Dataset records
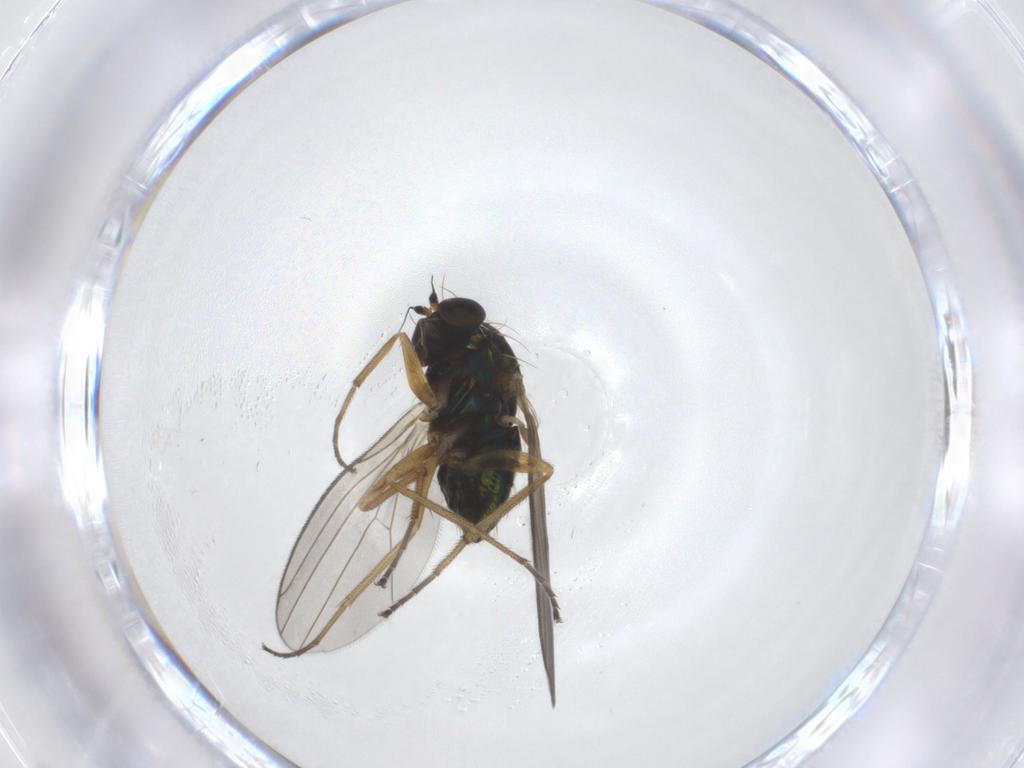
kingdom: Animalia
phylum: Arthropoda
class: Insecta
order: Diptera
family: Dolichopodidae
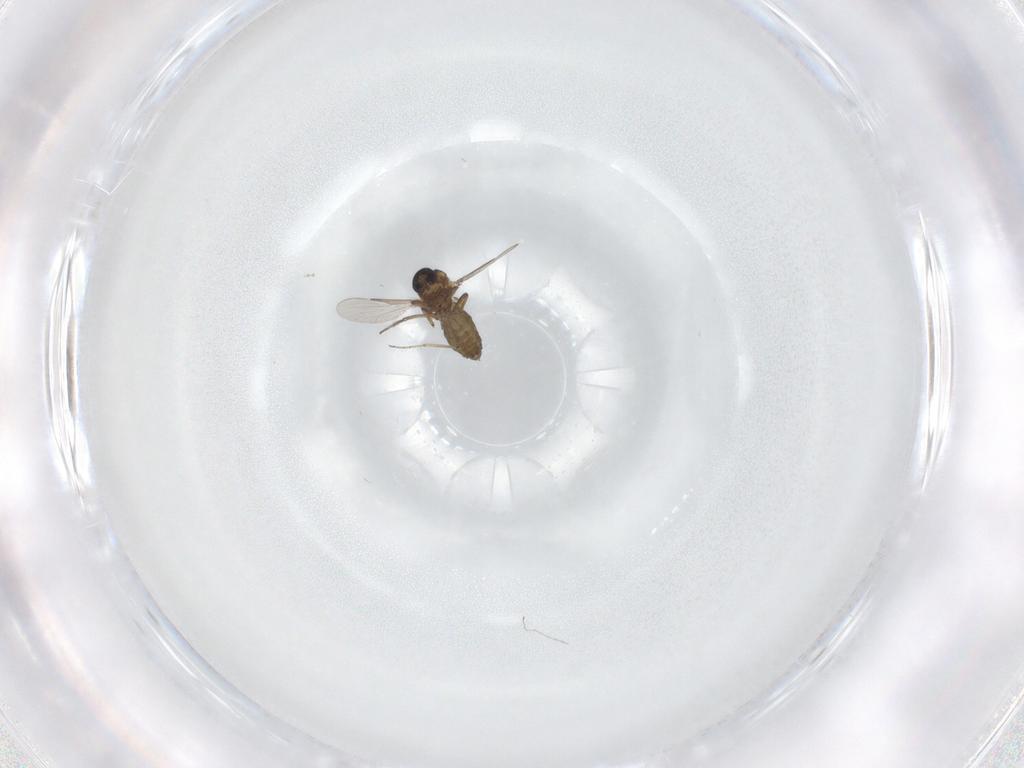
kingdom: Animalia
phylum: Arthropoda
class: Insecta
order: Diptera
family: Ceratopogonidae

__Work to do__:
Put the records above into a two-column CSV with the header row rank,name. Give one row per labeled line, with each field in double quotes and any line breaks replaced by spaces, and leave the pictures out.

__Finished task__:
rank,name
"kingdom:","Animalia"
"phylum:","Arthropoda"
"class:","Insecta"
"order:","Diptera"
"family:","Dolichopodidae"
"kingdom:","Animalia"
"phylum:","Arthropoda"
"class:","Insecta"
"order:","Diptera"
"family:","Ceratopogonidae"